Politics
Starmer Chaos Sends Markets Into Panic As Debt Costs Soar
Have we ever had a government so careless with money? That’s the question swirling today after a series of moves that have left businesses struggling, investors spooked and taxpayers bracing for another punishing Budget.
Chancellor Rachel Reeves set the tone right after the election by approving £10billion of public sector pay rises without linking them to productivity. Then she piled £25billion onto company costs by increasing employers’ National Insurance. Thousands of firms couldn’t absorb it. Restaurants and pubs are collapsing, and the job market is dire.
Angela Rayner’s Employment Rights Bill is set to push business costs up by another £5billion. Critics warn it will mean even more lost jobs. She doesn’t appear concerned, reported the Express.

Meanwhile, energy secretary Ed Miliband is pouring tens of billions into his net zero push, which may win him applause among Labour supporters but leaves households with soaring bills.
As if that weren’t enough, Keir Starmer has managed to add another £5billion a year to Britain’s debt bill thanks to what has been described as a botched reshuffle. By shunting Reeves aside, he’s rattled bond markets, sending government borrowing costs surging. Taxpayers are the ones who will pay when the Chancellor presents the autumn Budget.
This morning, yields on 30-year gilts climbed to 5.73%, higher than the levels that helped bring down Liz Truss. They were already at a 27-year high before today’s leap. That rise pushes up the interest charged on new government bonds at the very moment the Bank of England needs to sell £300billion worth of gilts this year.
Thomas Pugh, an economist at RSM UK, warned this spike “could cost the Treasury an additional £4billion to £5billion by the time of the Budget.” He had already said Reeves needed £20billion in extra taxes but now thinks it’s closer to £25billion.
Markets have good reason to be nervous. Analysts say Starmer’s reshuffle has damaged Reeves’s authority, creating doubts over whether her much-publicised “iron-clad” fiscal rules will hold. Neil Wilson, investor strategist at Saxo Bank, said Labour could now abandon them altogether. “If the Treasury won’t break the rules, then perhaps Number 10 can?”
Wilson also said today’s gilt yields “is not a good look for the Labour government and underscores that there is little fiscal or economic credibility left.” He’s not trying to score political points. He’s genuinely alarmed, and others in the markets share his concerns.

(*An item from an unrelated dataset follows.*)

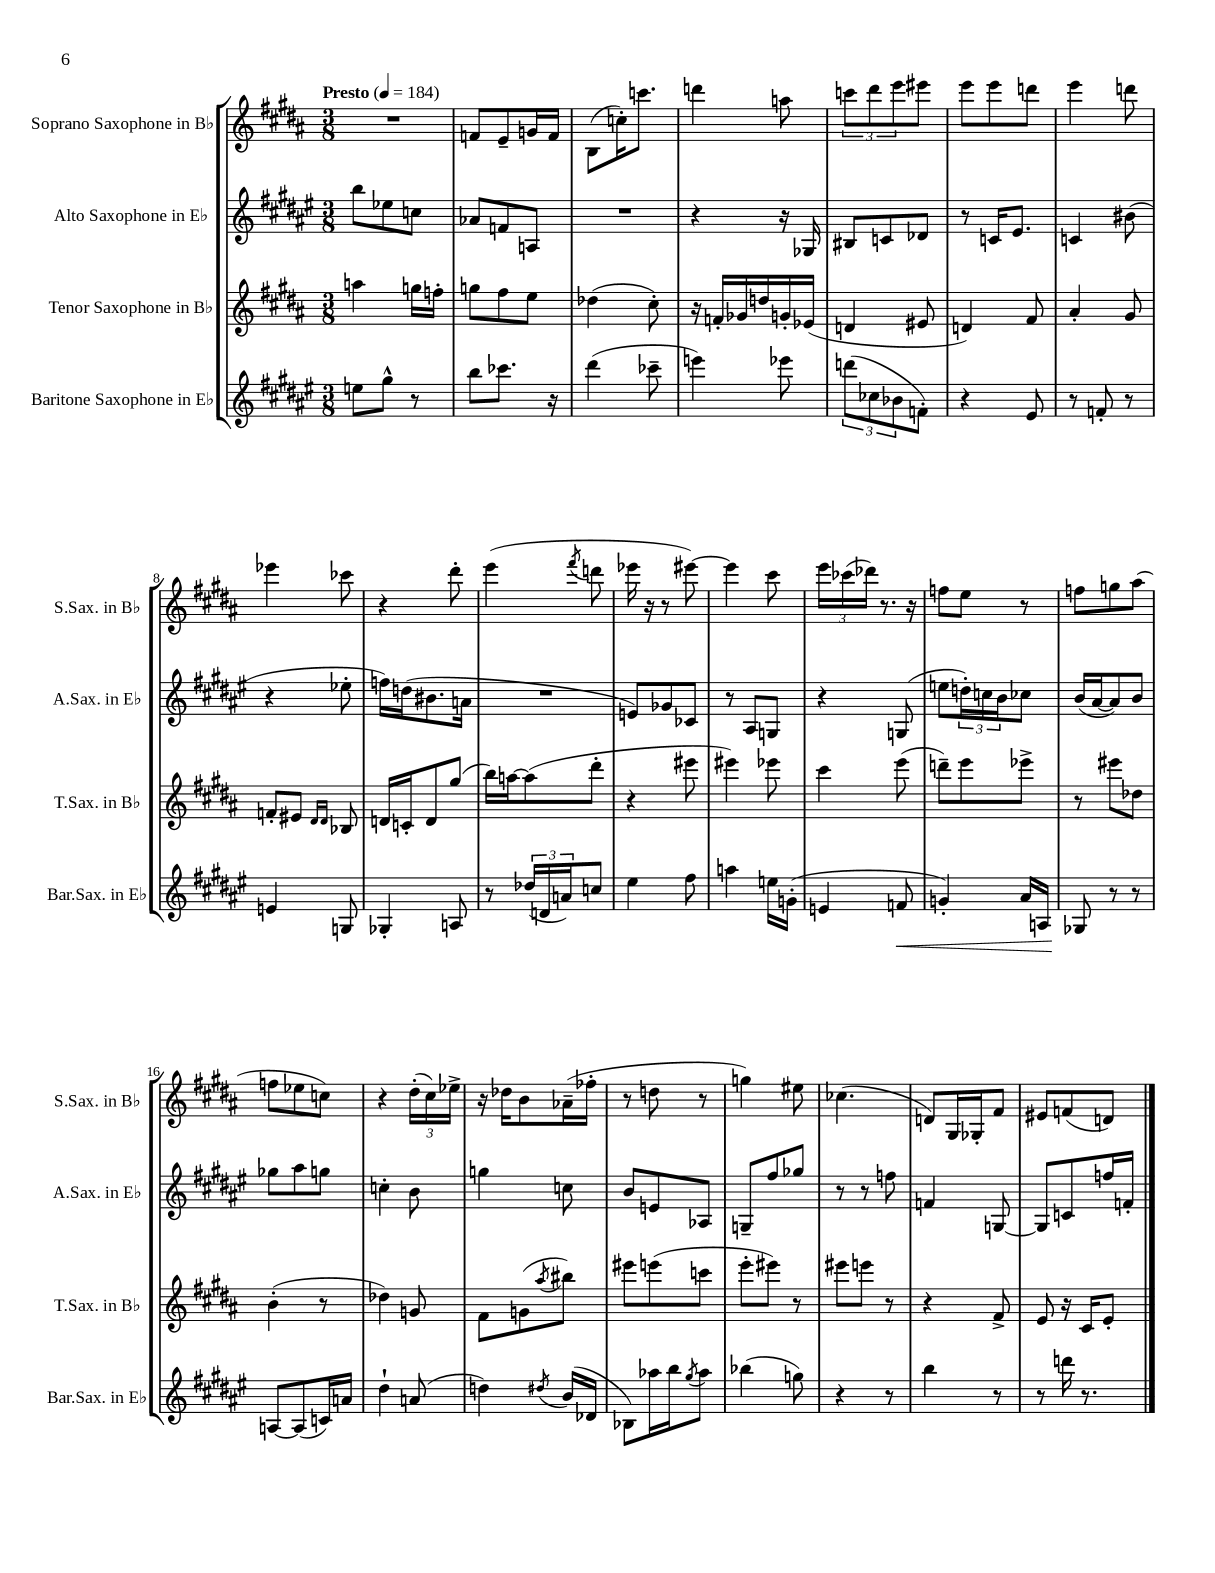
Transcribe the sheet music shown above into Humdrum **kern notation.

With Reeves sidelined and Labour’s left-wing factions restless, many fear the party will dodge the tough choices needed to fix the nation’s finances. This Budget was always going to be difficult. Cutting disability benefits is politically toxic. Targeting already stretched public services will anger voters.
That leaves taxpayers. Campaigners are calling for higher taxes on the rich, but in reality it’s ordinary workers who usually end up shouldering the burden. And another round of tax grabs would only deepen the problem.

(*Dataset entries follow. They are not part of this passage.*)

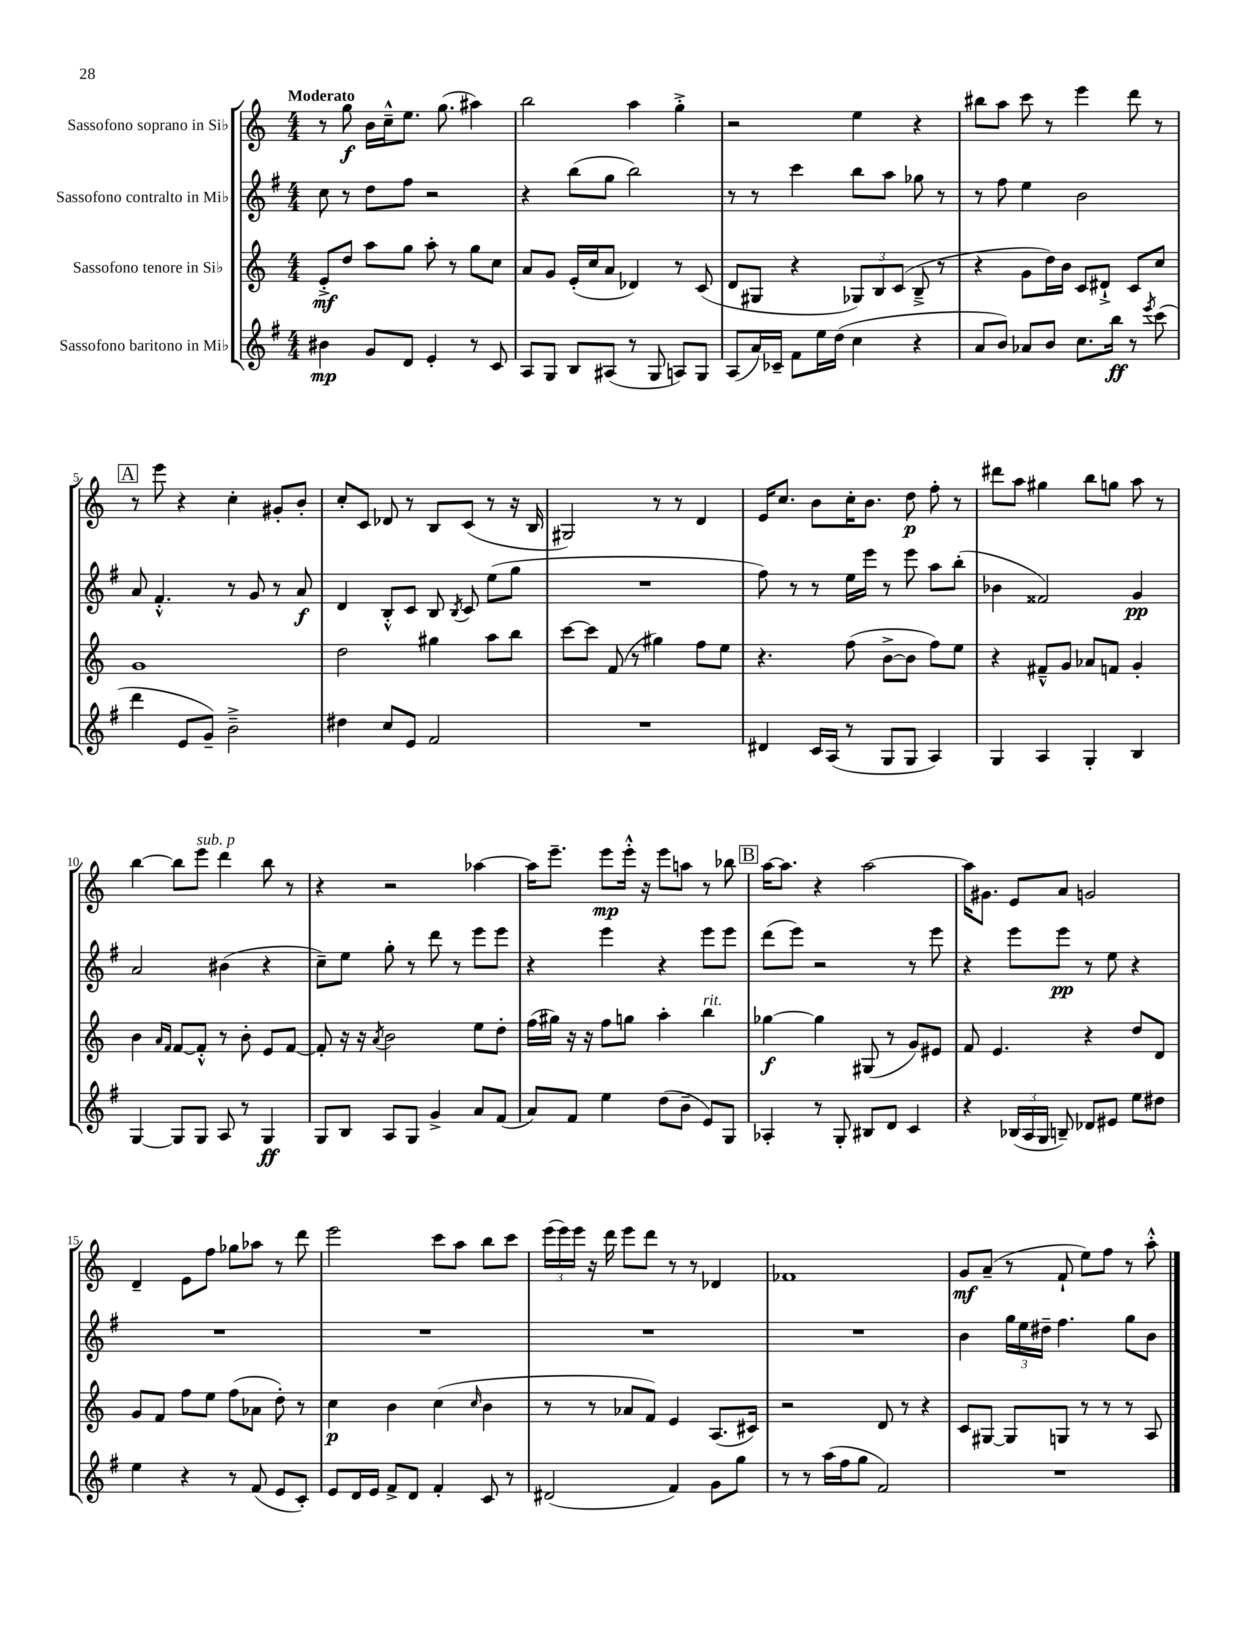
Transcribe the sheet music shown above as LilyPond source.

<<
\new StaffGroup <<
\new Staff = "s0" \with { instrumentName = "Sassofono soprano in Sib" } {
    \clef treble \key c \major \numericTimeSignature \time 4/4 \tempo "Moderato"
    \autoBeamOff r8 g''8\f b'16[ c''16---^ e''8.] g''8.( ais''4) |
    b''2 a''4 g''4-.-> |
    r2 e''4 r4 |
    bis''8[ a''8] c'''8 r8 e'''4 d'''8 r8 |
    \mark \markup { \box "A" } r8 e'''8 r4 c''4-. gis'8[-. b'8]-. |
    c''8[-. c'8] des'8 r8 b8[ c'8]( r8 r16 b16 |
    gis2) r8 r8 d'4 |
    e'16[ c''8.] b'8[ c''16-. b'8.] d''8\p f''8-. r8 |
    dis'''8[ a''8] gis''4 b''8[ g''8] a''8 r8 |
    b''4~ b''8[ e'''8]^\markup { \italic "sub. p" } d'''4 b''8 r8 |
    r4 r2 aes''4~ |
    aes''16[ e'''8.]-- e'''8[\mp e'''16]-.-^ r16 e'''8[ a''8] r8 bes''8 |
    \mark \markup { \box "B" } a''16[~ a''8.] r4 a''2~ |
    a''16[ gis'8.] e'8[ a'8] g'2 |
    d'4-- e'8[ f''8] ges''8[ aes''8] r8 d'''8 |
    e'''2 c'''8[ a''8] b''8[ c'''8] |
    \tuplet 3/2 { e'''16[( e'''16) e'''16] } r16 d'''16 e'''8[ d'''8] r8 r8 des'4 |
    fes'1 |
    g'8[\mf a'8]--( r8 f'8-! e''8[) f''8] r8 a''8-.-^ \bar "|." |
}
\new Staff = "s1" \with { instrumentName = "Sassofono contralto in Mib" } {
    \clef treble \key g \major \numericTimeSignature \time 4/4
    \autoBeamOff c''8 r8 d''8[ fis''8] r2 |
    r4 b''8[( g''8] b''2) |
    r8 r8 c'''4 b''8[ a''8] ges''8 r8 |
    r8 fis''8 e''4 b'2 |
    \mark \markup { \box "A" } a'8 fis'4.-.-^ r8 g'8 r8 a'8\f |
    d'4 b8[-.-^ c'8] b8 \acciaccatura { b8 } c'8 e''8[( g''8] |
    R1 |
    fis''8) r8 r8 e''16[ e'''16] r8 e'''8 a''8[ b''8]-.( |
    bes'4 fisis'2) g'4\pp |
    a'2 bis'4( r4 |
    c''8[--) e''8] g''8-. r8 d'''8 r8 e'''8[ e'''8] |
    r4 e'''4 r4 e'''8[ e'''8] |
    \mark \markup { \box "B" } d'''8[( e'''8]) r2 r8 e'''8 |
    r4 e'''8[ e'''8]\pp r8 e''8 r4 |
    R1 |
    R1 |
    R1 |
    R1 |
    b'4 \tuplet 3/2 { g''16[ e''16 dis''16]-- } fis''4. g''8[ b'8] \bar "|." |
}
\new Staff = "s2" \with { instrumentName = "Sassofono tenore in Sib" } {
    \clef treble \key c \major \numericTimeSignature \time 4/4
    \autoBeamOff e'8[-.->\mf d''8] a''8[ g''8] a''8-. r8 g''8[ c''8] |
    a'8[ g'8] e'16[-.( c''16 a'8] des'4) r8 c'8( |
    d'8[ gis8] r4 \tuplet 3/2 { ges8[) b8 c'8]( } b8---> r8 |
    r4 g'8[ d''16) b'16] c'8[ dis'8]-!-> c'8[ c''8] |
    \mark \markup { \box "A" } g'1 |
    d''2 gis''4 a''8[ b''8] |
    c'''8[~ c'''8] f'8( r8 gis''4) f''8[ e''8] |
    r4. f''8( b'8[~-> b'8] f''8[) e''8] |
    r4 fis'8[---^ g'8] aes'8[ f'8] g'4-. |
    b'4 \grace { a'16[ f'16] } f'8[~ f'8]-.-^ r8 b'8-. e'8[ f'8]~ |
    f'8-. r16 r16 \acciaccatura { a'8 } b'2 e''8[ d''8]-. |
    f''16[( gis''16]) r16 r16 f''8[ g''8] a''4-. b''4^\markup { \italic "rit." } |
    \mark \markup { \box "B" } ges''4~\f ges''4 gis8( r8 g'8[) eis'8] |
    f'8 e'4. r4 d''8[ d'8] |
    g'8[ f'8] f''8[ e''8] f''8[( aes'8] d''8-.) r8 |
    c''4\p b'4 c''4( \grace { c''16 } b'4 |
    r8 r8 aes'8[ f'8]) e'4 a8.[( cis'16]) |
    r2 d'8 r8 r4 |
    c'8[ gis8]~ gis8[ g8] r8 r8 r8 a8 \bar "|." |
}
\new Staff = "s3" \with { instrumentName = "Sassofono baritono in Mib" } {
    \clef treble \key g \major \numericTimeSignature \time 4/4
    \autoBeamOff bis'4\mp g'8[ d'8] e'4-. r8 c'8 |
    a8[ g8] b8[ ais8]( r8 g8 a8[) g8] |
    a8[( a'16) ces'16]-- fis'8[ e''16 d''16]( c''4 r4 |
    a'8[ b'8]) aes'8[ b'8] c''8.[ b''16]\ff r8 \acciaccatura { e'''8 } c'''8( |
    \mark \markup { \box "A" } d'''4 e'8[ g'8]--) b'2---> |
    dis''4 c''8[ e'8] fis'2 |
    R1 |
    dis'4 c'16[ a16]( r8 g8[ g8] a4) |
    g4 a4 g4-. b4 |
    g4~ g8[ g8] a8 r8 g4\ff |
    g8[ b8] a8[ g8] g'4-> a'8[ fis'8]( |
    a'8[) fis'8] e''4 d''8[( b'8]-- e'8[) g8] |
    \mark \markup { \box "B" } aes4-. r8 g8-. bis8[ d'8] c'4 |
    r4 \tuplet 3/2 { bes16[( a16 g16] } b8--) des'8[ eis'8] e''8[ dis''8] |
    e''4 r4 r8 fis'8( e'8[ c'8]-.) |
    e'8[ d'16 e'16] fis'8[-> d'8] fis'4-. c'8 r8 |
    dis'2( fis'4) g'8[ g''8] |
    r8 r8 a''16[( fis''16 g''8] fis'2) |
    R1 \bar "|." |
}
>>
>>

Susannah Streeter, head of money and markets at Hargreaves Lansdown, warned that poorly planned tax rises could strangle growth, creating a “vicious circle” where the government keeps hiking taxes to fill the hole. Mark Dowding, chief investment officer at RBC BlueBay Asset Management, said Labour is missing a “credible plan” and driving the country “closer to a fiscal tipping point.”